AUGUSTA, Maine — Nearly a decade ago, Angus King joked that he and Susan Collins were the only two U.S. senators who had joint letterhead as he endorsed the Republican senator’s campaign for a fourth term.
By Friday, a lot had changed. Former Maine Republican Party Chair Demi Kouzounas told conservative radio host Ray Richardson that she decided to run against King in 2024 after getting a call from Collins on Monday, setting up a longshot attempt to oust a former two-term governor who has never lost an election.
The announcement was perhaps more notable for laying bare a frayed relationship between Maine’s two senators. It is far from the first rivalry to emerge between members of the state’s congressional delegation, who have generally stood by an informal pledge to not actively campaign against each other for reasons of collegiality.
It is still officially being observed. Collins will make no formal endorsement in the 2024 race, her spokesperson said. But Kouzounas said she was not running until the overtures, and Richardson said he talked to Collins and staff about it. The day’s events led King’s office to nod to the delegation’s usual practice in a statement reacting to Kouzounas’ run.
“While [King] is disappointed that [Collins] appears to have actively recruited a Republican candidate to run against him, … he certainly intends to continue to work with [her] on behalf of Maine, just as he always has in the past,” spokesperson Matthew Felling said.
Kouzounas, who ran the state party during Collins’ hotly contested 2020 campaign against Democrat Sara Gideon, is a friend of the senator, whose office said Collins often talks with candidates who are interested in running for higher office.
“She believes that it is important for the Republicans to have a quality candidate in the U.S. Senate race,” spokesperson Annie Clark said.
King and Collins were rivals toward the beginning of their political career. In 1994, he ran for governor as an independent after a long history as a Democrat. But former Gov. Joseph Brennan locked down that party’s nomination. Collins emerged from a fractured eight-way Republican primary damaged over her more moderate views on social issues.
The independent was able to split the parties and win narrowly. King has been bulletproof in elections since then, easily winning reelection in 1998 and going on to win his two Senate terms in 2012 and 2018. He was at 60 percent approval in a national poll last year, registering as the nation’s fifth-most popular senator. Collins was at 44 percent.
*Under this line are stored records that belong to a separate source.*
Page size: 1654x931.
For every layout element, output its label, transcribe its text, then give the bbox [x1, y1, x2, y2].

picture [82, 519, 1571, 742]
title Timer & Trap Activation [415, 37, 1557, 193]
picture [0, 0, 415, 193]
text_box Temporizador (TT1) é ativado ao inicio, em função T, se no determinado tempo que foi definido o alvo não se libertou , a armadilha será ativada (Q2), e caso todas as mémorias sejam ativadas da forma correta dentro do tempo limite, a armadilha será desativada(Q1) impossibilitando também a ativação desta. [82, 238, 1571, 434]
King endorsed Collins during the 2014 race. Things were far different in 2020, when the national parties locked horns in a record-smashing $200 million race for Collins’ seat. King officially stayed out of a race that had large implications for then-Minority Leader Chuck Schumer, D-New York. Yet King’s wife, Mary Herman, appeared in a Gideon ad.
The two Democrats in Maine’s congressional delegation registered support for Gideon in different ways. Centrist U.S. Rep. Jared Golden 2nd District gave her a donation, while U.S. Rep. Chellie Pingree of the liberal 1st District endorsed her. Pingree won that seat in 2008, four years after running unsuccessfully against Collins.
There are lots of examples of historic rivalries in Maine’s delegation. Collins and fellow centrist Republican U.S. Sen. Olympia Snowe had one that spilled into the style pages of The Washington Post, noting their Capitol Hill nickname of “The Sisters” in a nod to “their public synchronicity and their private conflict.” Members have run against each other in the past.
Former U.S. Sen. William S. Cohen, a Republican from Bangor, was asked to campaign for his party’s 2nd District candidate in 1994. The Democrat in the race was John Baldacci, whose Bangor family was close with the Cohens. Cohen did a few of the things he was asked to do, but Baldacci remembered Friday that he could have done more.
That has been the general attitude in the Maine delegation, said Baldacci, who won the seat and later became governor. He added that it would be difficult to work on Maine’s priorities in Washington while campaigning against colleagues. But he noted competition between members and their staff, also nodding to the effect of political slights both real and perceived.
“We tend to have memories like elephants,” Baldacci said.